Input data:
● ● ● ● ●
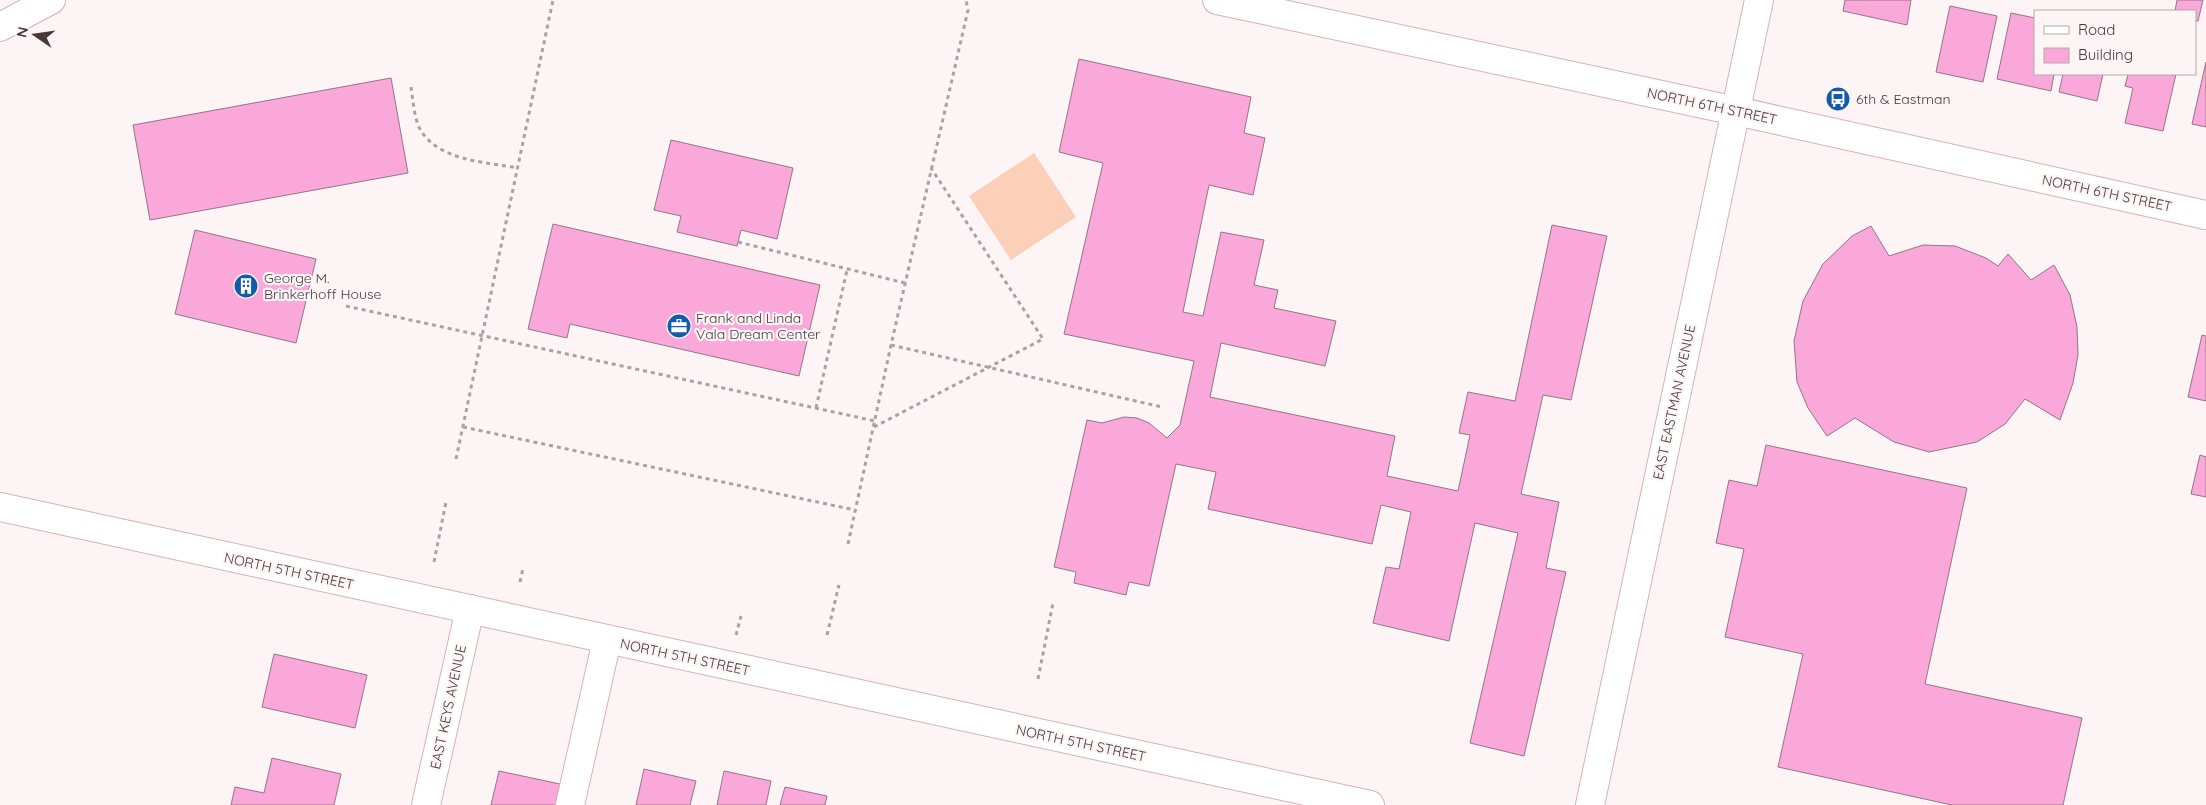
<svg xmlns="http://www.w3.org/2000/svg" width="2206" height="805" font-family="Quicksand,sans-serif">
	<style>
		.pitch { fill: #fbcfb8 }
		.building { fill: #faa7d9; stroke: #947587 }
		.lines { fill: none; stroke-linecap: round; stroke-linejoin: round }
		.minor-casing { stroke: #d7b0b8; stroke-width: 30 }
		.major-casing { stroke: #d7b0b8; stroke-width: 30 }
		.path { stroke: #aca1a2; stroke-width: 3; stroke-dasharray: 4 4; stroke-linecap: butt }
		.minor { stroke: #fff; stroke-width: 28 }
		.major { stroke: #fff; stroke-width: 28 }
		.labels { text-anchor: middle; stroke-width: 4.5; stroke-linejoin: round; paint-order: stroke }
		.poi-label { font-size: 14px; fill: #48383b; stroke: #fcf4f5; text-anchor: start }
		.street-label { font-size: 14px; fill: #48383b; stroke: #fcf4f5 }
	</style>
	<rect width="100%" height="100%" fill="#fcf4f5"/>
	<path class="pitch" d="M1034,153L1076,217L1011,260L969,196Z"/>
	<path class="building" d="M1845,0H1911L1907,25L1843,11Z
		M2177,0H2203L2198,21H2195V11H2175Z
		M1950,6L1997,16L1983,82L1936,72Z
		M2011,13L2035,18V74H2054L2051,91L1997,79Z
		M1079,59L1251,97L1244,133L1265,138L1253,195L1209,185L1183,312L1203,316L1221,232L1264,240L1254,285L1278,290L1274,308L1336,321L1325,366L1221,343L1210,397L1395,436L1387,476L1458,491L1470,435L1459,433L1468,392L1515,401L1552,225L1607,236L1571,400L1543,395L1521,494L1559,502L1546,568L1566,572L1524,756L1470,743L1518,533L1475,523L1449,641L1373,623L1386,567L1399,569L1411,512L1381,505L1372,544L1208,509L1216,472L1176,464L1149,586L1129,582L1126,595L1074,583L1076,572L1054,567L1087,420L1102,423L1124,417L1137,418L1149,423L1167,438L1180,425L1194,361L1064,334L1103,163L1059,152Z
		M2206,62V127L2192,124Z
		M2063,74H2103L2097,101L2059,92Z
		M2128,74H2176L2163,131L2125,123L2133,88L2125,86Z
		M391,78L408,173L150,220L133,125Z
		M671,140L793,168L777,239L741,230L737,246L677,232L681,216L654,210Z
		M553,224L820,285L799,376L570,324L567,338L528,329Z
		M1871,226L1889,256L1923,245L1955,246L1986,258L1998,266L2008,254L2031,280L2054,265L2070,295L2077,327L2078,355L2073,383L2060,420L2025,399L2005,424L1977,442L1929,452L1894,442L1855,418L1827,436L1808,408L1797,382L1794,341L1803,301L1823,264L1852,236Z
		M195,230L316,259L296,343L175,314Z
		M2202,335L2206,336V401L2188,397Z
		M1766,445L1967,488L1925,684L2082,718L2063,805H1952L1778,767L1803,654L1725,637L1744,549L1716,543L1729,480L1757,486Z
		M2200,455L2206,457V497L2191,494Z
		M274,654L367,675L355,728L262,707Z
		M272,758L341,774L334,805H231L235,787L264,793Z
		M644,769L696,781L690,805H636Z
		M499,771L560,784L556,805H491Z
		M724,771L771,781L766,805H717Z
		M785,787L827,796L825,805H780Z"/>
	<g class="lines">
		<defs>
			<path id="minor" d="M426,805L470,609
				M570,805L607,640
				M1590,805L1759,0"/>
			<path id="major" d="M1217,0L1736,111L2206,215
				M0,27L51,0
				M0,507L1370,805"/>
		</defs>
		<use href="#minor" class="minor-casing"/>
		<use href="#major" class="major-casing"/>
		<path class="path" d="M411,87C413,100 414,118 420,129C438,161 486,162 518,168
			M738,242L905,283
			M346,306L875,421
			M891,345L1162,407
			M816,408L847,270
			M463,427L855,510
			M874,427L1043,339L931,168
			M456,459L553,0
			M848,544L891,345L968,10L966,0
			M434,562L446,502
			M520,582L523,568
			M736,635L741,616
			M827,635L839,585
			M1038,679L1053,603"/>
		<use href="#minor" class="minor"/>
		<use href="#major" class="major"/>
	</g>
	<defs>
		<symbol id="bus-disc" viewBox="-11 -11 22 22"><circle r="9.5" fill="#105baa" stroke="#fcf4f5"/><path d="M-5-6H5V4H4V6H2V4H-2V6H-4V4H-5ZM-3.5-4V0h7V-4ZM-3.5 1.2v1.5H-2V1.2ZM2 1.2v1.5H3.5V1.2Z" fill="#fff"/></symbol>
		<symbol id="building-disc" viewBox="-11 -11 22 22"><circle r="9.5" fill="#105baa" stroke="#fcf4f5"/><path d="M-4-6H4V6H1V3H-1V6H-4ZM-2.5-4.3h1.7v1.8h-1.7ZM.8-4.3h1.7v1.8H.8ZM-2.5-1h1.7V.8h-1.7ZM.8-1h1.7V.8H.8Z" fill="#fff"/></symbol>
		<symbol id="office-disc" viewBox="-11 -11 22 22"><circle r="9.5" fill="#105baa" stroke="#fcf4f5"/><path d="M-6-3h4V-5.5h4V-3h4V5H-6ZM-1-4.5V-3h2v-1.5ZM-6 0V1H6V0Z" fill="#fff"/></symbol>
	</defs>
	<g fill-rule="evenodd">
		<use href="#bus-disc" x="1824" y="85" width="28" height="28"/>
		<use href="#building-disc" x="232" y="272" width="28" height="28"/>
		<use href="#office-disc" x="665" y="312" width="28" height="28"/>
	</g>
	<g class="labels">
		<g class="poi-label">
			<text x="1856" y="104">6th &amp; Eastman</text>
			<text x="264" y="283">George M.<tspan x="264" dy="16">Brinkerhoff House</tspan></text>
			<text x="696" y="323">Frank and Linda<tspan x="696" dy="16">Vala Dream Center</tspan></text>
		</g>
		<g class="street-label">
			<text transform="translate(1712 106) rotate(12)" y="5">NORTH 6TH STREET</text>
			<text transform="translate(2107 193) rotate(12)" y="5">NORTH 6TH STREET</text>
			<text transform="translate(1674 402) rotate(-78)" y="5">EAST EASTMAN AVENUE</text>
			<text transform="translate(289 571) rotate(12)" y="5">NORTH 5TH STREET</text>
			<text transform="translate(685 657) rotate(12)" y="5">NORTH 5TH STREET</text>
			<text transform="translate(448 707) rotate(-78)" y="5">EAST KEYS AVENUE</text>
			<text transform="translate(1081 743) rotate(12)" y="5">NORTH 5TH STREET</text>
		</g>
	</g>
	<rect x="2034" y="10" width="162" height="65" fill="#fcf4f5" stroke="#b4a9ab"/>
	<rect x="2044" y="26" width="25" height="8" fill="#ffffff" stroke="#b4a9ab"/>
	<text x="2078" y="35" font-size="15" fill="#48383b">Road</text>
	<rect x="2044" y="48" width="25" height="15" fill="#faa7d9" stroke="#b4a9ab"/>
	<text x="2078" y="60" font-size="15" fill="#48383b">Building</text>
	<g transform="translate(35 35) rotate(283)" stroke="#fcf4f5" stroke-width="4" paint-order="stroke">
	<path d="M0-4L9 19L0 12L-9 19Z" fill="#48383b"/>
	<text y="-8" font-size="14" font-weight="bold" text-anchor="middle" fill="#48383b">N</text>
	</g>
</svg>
● ● ● ● ●
Your assignment: Your answer should be a single number: the count of lines in the listing that contain the word "middle".

Exercise answer: 2